Data warehousing is a vital tool for when data from multiple sources has been collected, to structure, compare and process data for improved business intelligence. Data warehousing stores both updated and historical data in one location. It can then be referred to for analytical reports, for business users and collaborative teams alike, for business decision support.
Data that has been stored in a data warehouse is transferred from operational systems or operational databases, for instance sales or marketing data. Data warehouse architecture is not a typical database. A standard database is created to manage a specific range of fast paced real time data expansion.

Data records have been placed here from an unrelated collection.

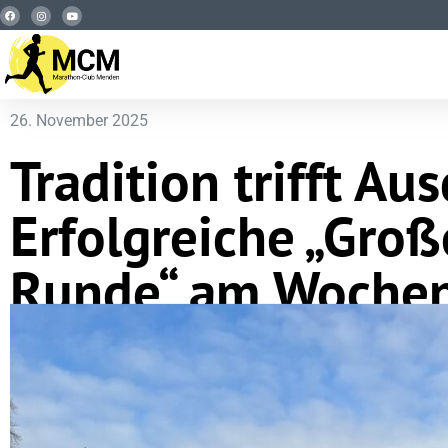
26. November 2025
Tradition trifft Au
Erfolgreiche „Groß
Runde“ am Woche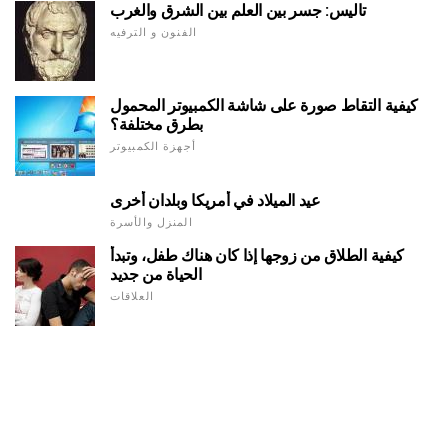
تاليس: جسر بين العلم بين الشرق والغرب
الفنون و الترفيه
كيفية التقاط صورة على شاشة الكمبيوتر المحمول
بطرق مختلفة؟
أجهزة الكمبيوتر
عيد الميلاد في أمريكا وبلدان أخرى
المنزل والأسرة
كيفية الطلاق من زوجها إذا كان هناك طفل، وتبدأ
الحياة من جديد
العلاقات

A data warehouse offers a varied selection of data over an expansive period of time, including both current updating data and historical data.
The necessity for a data warehouse is apparent when analytical issues arise and requirements fail to be met regarding the performance of data analysis and operational databases or systems. Conducting such convoluted database queries is only possible when a database can enter a temporary fixed state, as is the case with data warehousing. A standard data lake is modified and updated consistently, which makes this option unfeasible.
A data warehouse can focus on data analysis to ensure a transactional database can concentrate solely on transactions. The additional advantages of using a data warehouse is the capacity to source and analyse data from multiple sources to consolidate variants in the storage schema.
However, data warehouses do have a downfall. Essentially a storage unit of data, data warehouses
do not have the ability to manage raw data.
Data preparation is thus a crucial element to building a data warehouse that is effectively operational.